Directions for this task:
Report back every line of the entries that contains "cntsel", exactly as written.

Source data
━━━━━━━━━━━━━━━━

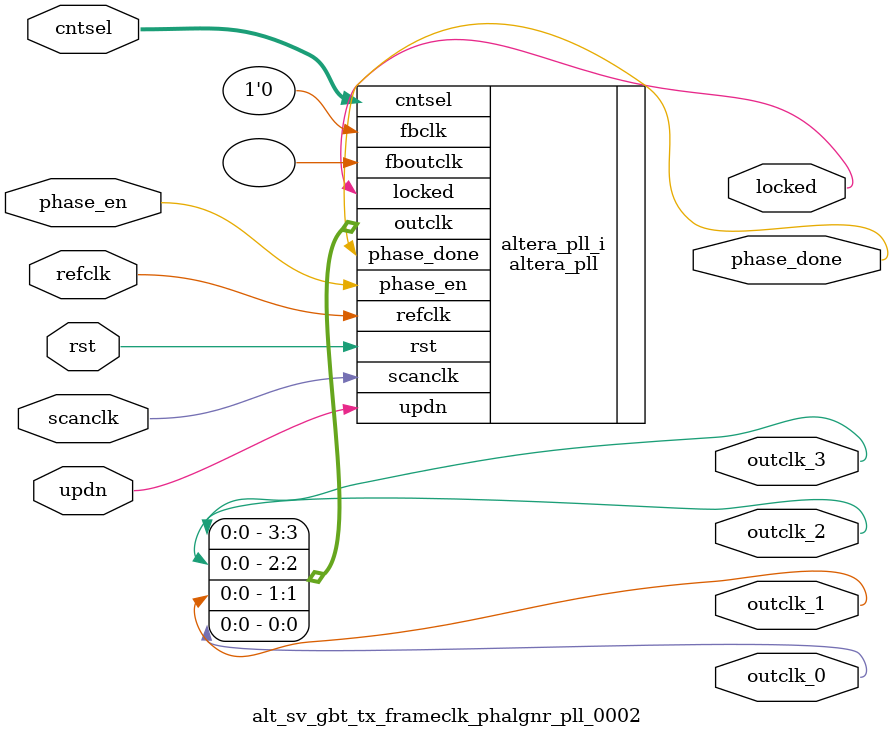
<source format=v>
`timescale 1ns/10ps
module  alt_sv_gbt_tx_frameclk_phalgnr_pll_0002(

	// interface 'refclk'
	input wire refclk,

	// interface 'reset'
	input wire rst,

	// interface 'outclk0'
	output wire outclk_0,

	// interface 'outclk1'
	output wire outclk_1,

	// interface 'outclk2'
	output wire outclk_2,

	// interface 'outclk3'
	output wire outclk_3,

	// interface 'locked'
	output wire locked,

	// interface 'phase_en'
	input wire phase_en,

	// interface 'scanclk'
	input wire scanclk,

	// interface 'updn'
	input wire updn,

	// interface 'cntsel'
	input wire [4:0] cntsel,

	// interface 'phase_done'
	output wire phase_done
);

	altera_pll #(
		.fractional_vco_multiplier("false"),
		.reference_clock_frequency("120.0 MHz"),
		.pll_fractional_cout(32),
		.pll_dsm_out_sel("1st_order"),
		.operation_mode("normal"),
		.number_of_clocks(4),
		.output_clock_frequency0("40.000000 MHz"),
		.phase_shift0("0 ps"),
		.duty_cycle0(50),
		.output_clock_frequency1("40.000000 MHz"),
		.phase_shift1("0 ps"),
		.duty_cycle1(50),
		.output_clock_frequency2("40.000000 MHz"),
		.phase_shift2("0 ps"),
		.duty_cycle2(50),
		.output_clock_frequency3("40.000000 MHz"),
		.phase_shift3("0 ps"),
		.duty_cycle3(50),
		.output_clock_frequency4("0 MHz"),
		.phase_shift4("0 ps"),
		.duty_cycle4(50),
		.output_clock_frequency5("0 MHz"),
		.phase_shift5("0 ps"),
		.duty_cycle5(50),
		.output_clock_frequency6("0 MHz"),
		.phase_shift6("0 ps"),
		.duty_cycle6(50),
		.output_clock_frequency7("0 MHz"),
		.phase_shift7("0 ps"),
		.duty_cycle7(50),
		.output_clock_frequency8("0 MHz"),
		.phase_shift8("0 ps"),
		.duty_cycle8(50),
		.output_clock_frequency9("0 MHz"),
		.phase_shift9("0 ps"),
		.duty_cycle9(50),
		.output_clock_frequency10("0 MHz"),
		.phase_shift10("0 ps"),
		.duty_cycle10(50),
		.output_clock_frequency11("0 MHz"),
		.phase_shift11("0 ps"),
		.duty_cycle11(50),
		.output_clock_frequency12("0 MHz"),
		.phase_shift12("0 ps"),
		.duty_cycle12(50),
		.output_clock_frequency13("0 MHz"),
		.phase_shift13("0 ps"),
		.duty_cycle13(50),
		.output_clock_frequency14("0 MHz"),
		.phase_shift14("0 ps"),
		.duty_cycle14(50),
		.output_clock_frequency15("0 MHz"),
		.phase_shift15("0 ps"),
		.duty_cycle15(50),
		.output_clock_frequency16("0 MHz"),
		.phase_shift16("0 ps"),
		.duty_cycle16(50),
		.output_clock_frequency17("0 MHz"),
		.phase_shift17("0 ps"),
		.duty_cycle17(50),
		.pll_type("Stratix V"),
		.pll_subtype("DPS"),
		.m_cnt_hi_div(3),
		.m_cnt_lo_div(3),
		.n_cnt_hi_div(256),
		.n_cnt_lo_div(256),
		.m_cnt_bypass_en("false"),
		.n_cnt_bypass_en("true"),
		.m_cnt_odd_div_duty_en("false"),
		.n_cnt_odd_div_duty_en("false"),
		.c_cnt_hi_div0(9),
		.c_cnt_lo_div0(9),
		.c_cnt_prst0(1),
		.c_cnt_ph_mux_prst0(0),
		.c_cnt_in_src0("ph_mux_clk"),
		.c_cnt_bypass_en0("false"),
		.c_cnt_odd_div_duty_en0("false"),
		.c_cnt_hi_div1(9),
		.c_cnt_lo_div1(9),
		.c_cnt_prst1(1),
		.c_cnt_ph_mux_prst1(0),
		.c_cnt_in_src1("ph_mux_clk"),
		.c_cnt_bypass_en1("false"),
		.c_cnt_odd_div_duty_en1("false"),
		.c_cnt_hi_div2(9),
		.c_cnt_lo_div2(9),
		.c_cnt_prst2(1),
		.c_cnt_ph_mux_prst2(0),
		.c_cnt_in_src2("ph_mux_clk"),
		.c_cnt_bypass_en2("false"),
		.c_cnt_odd_div_duty_en2("false"),
		.c_cnt_hi_div3(9),
		.c_cnt_lo_div3(9),
		.c_cnt_prst3(1),
		.c_cnt_ph_mux_prst3(0),
		.c_cnt_in_src3("ph_mux_clk"),
		.c_cnt_bypass_en3("false"),
		.c_cnt_odd_div_duty_en3("false"),
		.c_cnt_hi_div4(1),
		.c_cnt_lo_div4(1),
		.c_cnt_prst4(1),
		.c_cnt_ph_mux_prst4(0),
		.c_cnt_in_src4("ph_mux_clk"),
		.c_cnt_bypass_en4("true"),
		.c_cnt_odd_div_duty_en4("false"),
		.c_cnt_hi_div5(1),
		.c_cnt_lo_div5(1),
		.c_cnt_prst5(1),
		.c_cnt_ph_mux_prst5(0),
		.c_cnt_in_src5("ph_mux_clk"),
		.c_cnt_bypass_en5("true"),
		.c_cnt_odd_div_duty_en5("false"),
		.c_cnt_hi_div6(1),
		.c_cnt_lo_div6(1),
		.c_cnt_prst6(1),
		.c_cnt_ph_mux_prst6(0),
		.c_cnt_in_src6("ph_mux_clk"),
		.c_cnt_bypass_en6("true"),
		.c_cnt_odd_div_duty_en6("false"),
		.c_cnt_hi_div7(1),
		.c_cnt_lo_div7(1),
		.c_cnt_prst7(1),
		.c_cnt_ph_mux_prst7(0),
		.c_cnt_in_src7("ph_mux_clk"),
		.c_cnt_bypass_en7("true"),
		.c_cnt_odd_div_duty_en7("false"),
		.c_cnt_hi_div8(1),
		.c_cnt_lo_div8(1),
		.c_cnt_prst8(1),
		.c_cnt_ph_mux_prst8(0),
		.c_cnt_in_src8("ph_mux_clk"),
		.c_cnt_bypass_en8("true"),
		.c_cnt_odd_div_duty_en8("false"),
		.c_cnt_hi_div9(1),
		.c_cnt_lo_div9(1),
		.c_cnt_prst9(1),
		.c_cnt_ph_mux_prst9(0),
		.c_cnt_in_src9("ph_mux_clk"),
		.c_cnt_bypass_en9("true"),
		.c_cnt_odd_div_duty_en9("false"),
		.c_cnt_hi_div10(1),
		.c_cnt_lo_div10(1),
		.c_cnt_prst10(1),
		.c_cnt_ph_mux_prst10(0),
		.c_cnt_in_src10("ph_mux_clk"),
		.c_cnt_bypass_en10("true"),
		.c_cnt_odd_div_duty_en10("false"),
		.c_cnt_hi_div11(1),
		.c_cnt_lo_div11(1),
		.c_cnt_prst11(1),
		.c_cnt_ph_mux_prst11(0),
		.c_cnt_in_src11("ph_mux_clk"),
		.c_cnt_bypass_en11("true"),
		.c_cnt_odd_div_duty_en11("false"),
		.c_cnt_hi_div12(1),
		.c_cnt_lo_div12(1),
		.c_cnt_prst12(1),
		.c_cnt_ph_mux_prst12(0),
		.c_cnt_in_src12("ph_mux_clk"),
		.c_cnt_bypass_en12("true"),
		.c_cnt_odd_div_duty_en12("false"),
		.c_cnt_hi_div13(1),
		.c_cnt_lo_div13(1),
		.c_cnt_prst13(1),
		.c_cnt_ph_mux_prst13(0),
		.c_cnt_in_src13("ph_mux_clk"),
		.c_cnt_bypass_en13("true"),
		.c_cnt_odd_div_duty_en13("false"),
		.c_cnt_hi_div14(1),
		.c_cnt_lo_div14(1),
		.c_cnt_prst14(1),
		.c_cnt_ph_mux_prst14(0),
		.c_cnt_in_src14("ph_mux_clk"),
		.c_cnt_bypass_en14("true"),
		.c_cnt_odd_div_duty_en14("false"),
		.c_cnt_hi_div15(1),
		.c_cnt_lo_div15(1),
		.c_cnt_prst15(1),
		.c_cnt_ph_mux_prst15(0),
		.c_cnt_in_src15("ph_mux_clk"),
		.c_cnt_bypass_en15("true"),
		.c_cnt_odd_div_duty_en15("false"),
		.c_cnt_hi_div16(1),
		.c_cnt_lo_div16(1),
		.c_cnt_prst16(1),
		.c_cnt_ph_mux_prst16(0),
		.c_cnt_in_src16("ph_mux_clk"),
		.c_cnt_bypass_en16("true"),
		.c_cnt_odd_div_duty_en16("false"),
		.c_cnt_hi_div17(1),
		.c_cnt_lo_div17(1),
		.c_cnt_prst17(1),
		.c_cnt_ph_mux_prst17(0),
		.c_cnt_in_src17("ph_mux_clk"),
		.c_cnt_bypass_en17("true"),
		.c_cnt_odd_div_duty_en17("false"),
		.pll_vco_div(1),
		.pll_cp_current(20),
		.pll_bwctrl(2000),
		.pll_output_clk_frequency("720.0 MHz"),
		.pll_fractional_division("1"),
		.mimic_fbclk_type("gclk"),
		.pll_fbclk_mux_1("glb"),
		.pll_fbclk_mux_2("fb_1"),
		.pll_m_cnt_in_src("ph_mux_clk")
	) altera_pll_i (
		.rst	(rst),
		.cntsel	(cntsel),
		.outclk	({outclk_3, outclk_2, outclk_1, outclk_0}),
		.locked	(locked),
		.phase_done	(phase_done),
		.fboutclk	( ),
		.fbclk	(1'b0),
		.refclk	(refclk),
		.phase_en	(phase_en),
		.scanclk	(scanclk),
		.updn	(updn)
	);
endmodule


</source>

━━━━━━━━━━━━━━━━

Your solution:
	// interface 'cntsel'
	input wire [4:0] cntsel,
		.cntsel	(cntsel),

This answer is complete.